The Department of Energy said $60 million in SunShot Initiative funding would be split among its incubator program for startup companies; four projects intended to drive the efficiency of single-junction solar cells higher; eight projects aimed at improving grid integration; and, finally, efforts to educate and train workers in the solar sector, including more minorities.

sunshot funding
Arizona State is leading an effort to produce ultra-thin silicon solar cells with targeted efficiencies of 29%. (image via Arizona State)

This latest funding announcement comes just a couple of months after researchers at UC Berkeley’s Energy and Resources Group reported that if SunShot hits its goal of bringing the price of solar power down to the level of conventional power by the end of this decade – that would be a 75 percent drop from 2010 to 2020 – solar could provide more than a third of the North American West’s electricity by 2050. All this while hitting aggressive greenhouse-gas emissions goals and trimming annual electricity costs by $20 billion compared to the scenario now considered likely.
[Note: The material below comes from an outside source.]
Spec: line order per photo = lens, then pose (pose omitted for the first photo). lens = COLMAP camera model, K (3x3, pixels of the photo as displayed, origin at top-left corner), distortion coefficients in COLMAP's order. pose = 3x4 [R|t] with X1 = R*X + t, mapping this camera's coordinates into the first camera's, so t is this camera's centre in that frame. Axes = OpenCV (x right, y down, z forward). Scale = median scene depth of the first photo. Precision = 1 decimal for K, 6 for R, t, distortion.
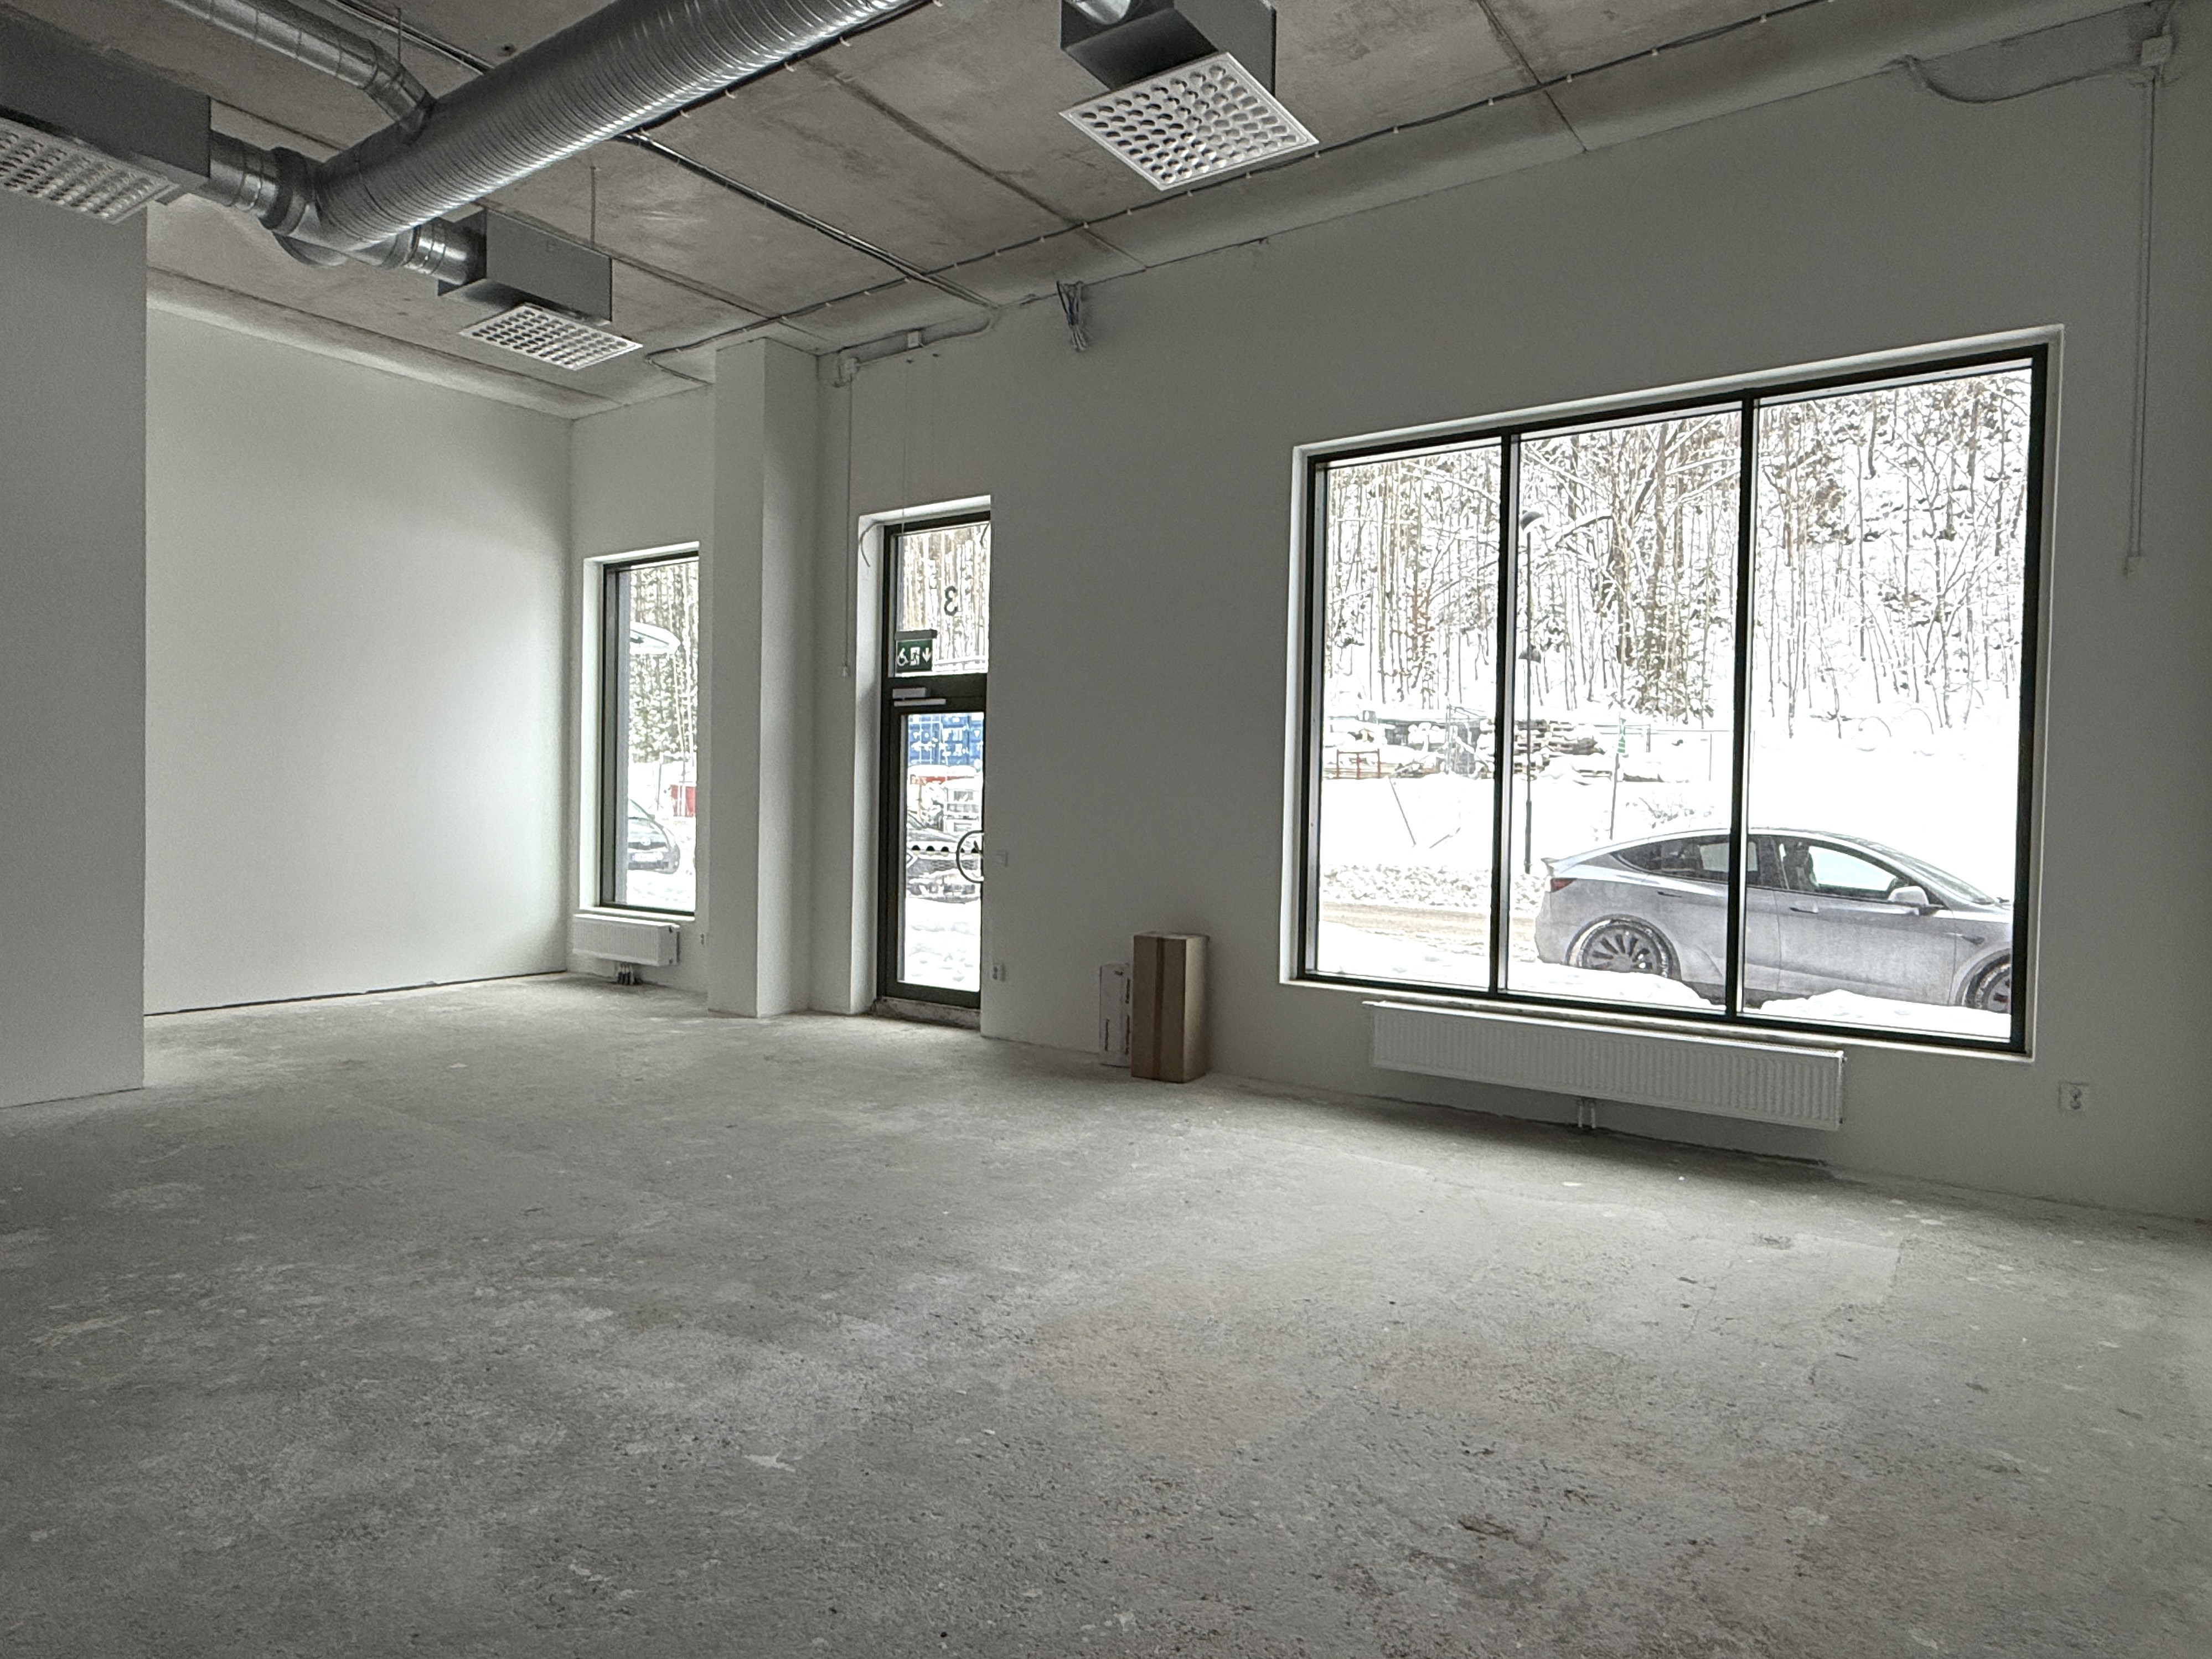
lens RADIAL K [[1310.2, 0, 1116.5], [0, 1310.2, 839.0], [0, 0, 1]] dist [0.005847, -0.001712]
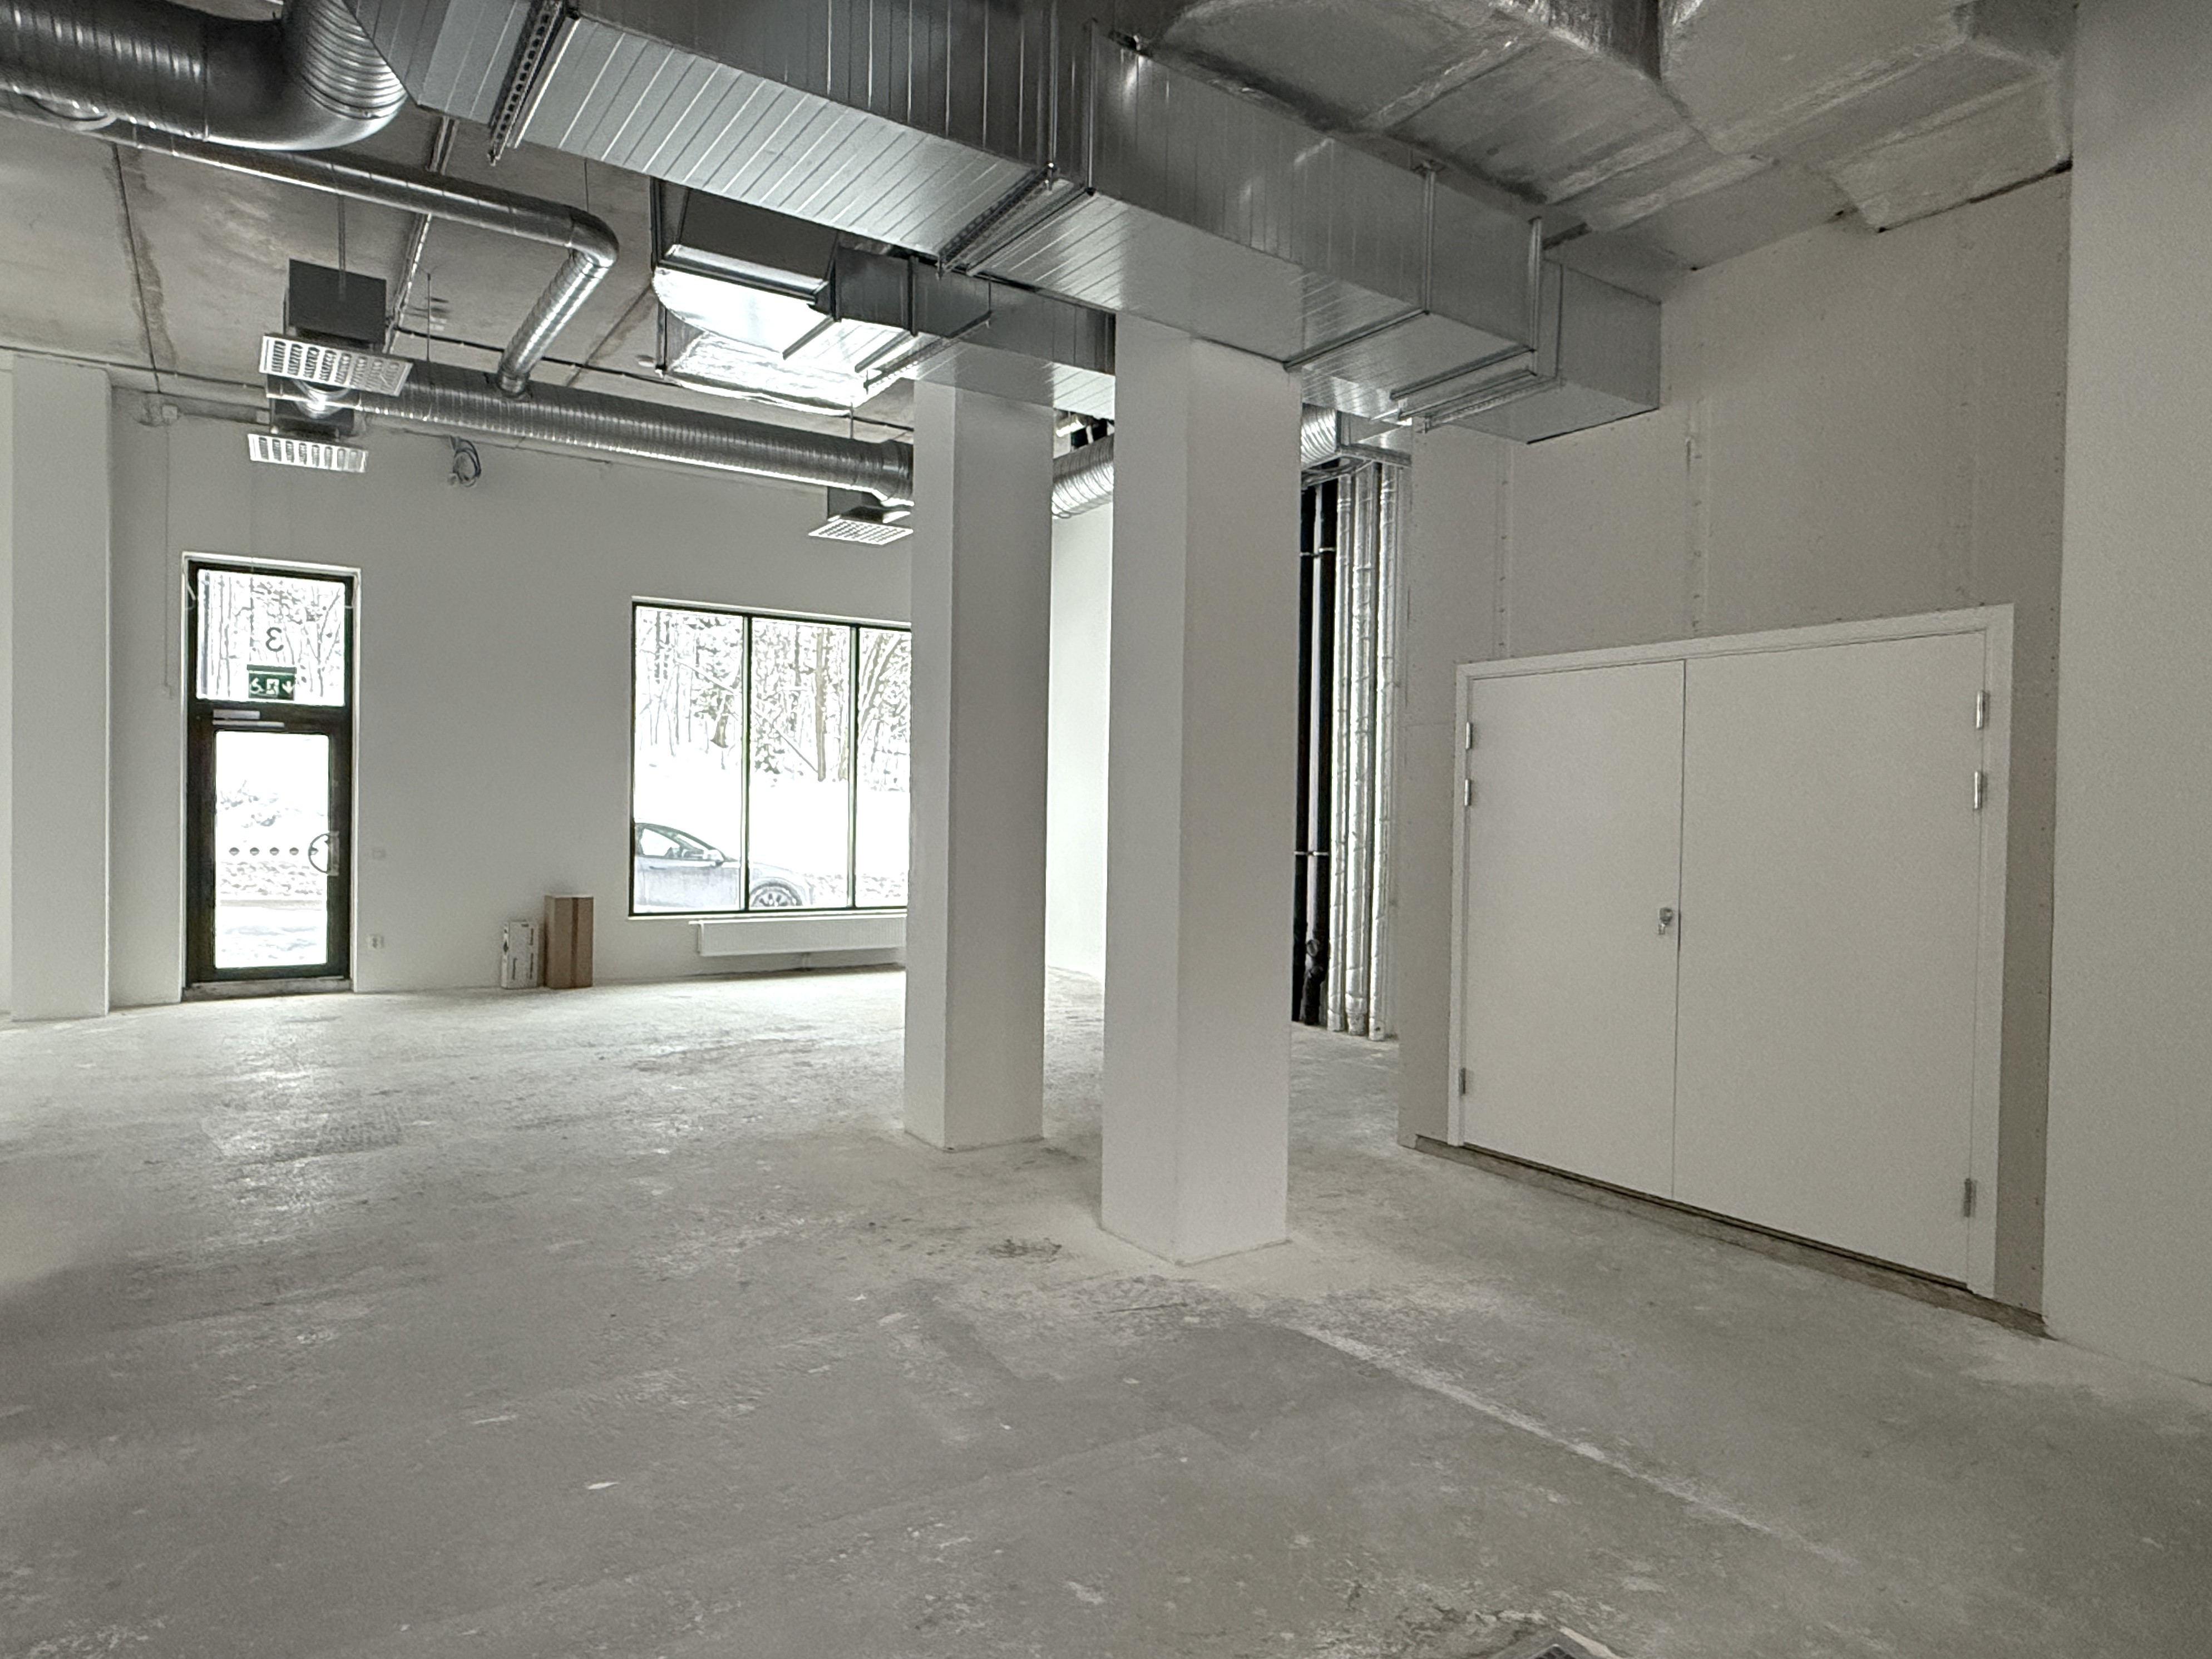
lens RADIAL K [[1310.2, 0, 1098.0], [0, 1310.2, 823.4], [0, 0, 1]] dist [0.005847, -0.001712]
pose [[0.366090, -0.020520, 0.930353, -0.940138], [0.014446, 0.999762, 0.016366, -0.023048], [-0.930467, 0.007449, 0.366299, -0.124140]]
Here’s the breakdown of the new awards, as outlined by the DOE:

  • $12 million across 17 companies to help commercialize a wide range of technologies and services – from online tools that can map a rooftop’s solar potential in seconds to automated installation systems for utility scale photovoltaic plants. The department says that since 2007, more than 50 American startups have participated in the SunShot Incubator Program – attracting more than $1.7 billion in private sector backing, or nearly $18 for every $1 of government support.
  • About $16 million to four projects that will help develop solar devices that approach the theoretical efficiency limits of single junction solar cells, or about 30 percent efficiency. Another $7 million will go to develop stronger, more reliable solar components as well as dependable performance tests for microinverters and microconverters.
  • $8 million to help utilities forecast and integrate high levels of renewable energy generation into the grid, while ensuring reliable and affordable power. For example, AWS Truepower will help California utilities feed cost-competitive distributed solar directly into the power grid, while the National Rural Electric Cooperative Association will help 150 U.S. counties deploy new solar capacity and model streamlined financing and installation processes for electric cooperatives nationwide.
  • $15 million to develop power engineering curriculum and launch four regional training consortiums and $1 million to Delaware State University and the University of Texas at San Antonio to provide solar energy research and education opportunities to minority students.

SunShot spending has been running around $300 million a year, by our calculation. No small sum, but as we’ve pointed out before, that amounts to 0.2 percent of what the U.S. has annually spent on its post-9/11 wars in the past ten years.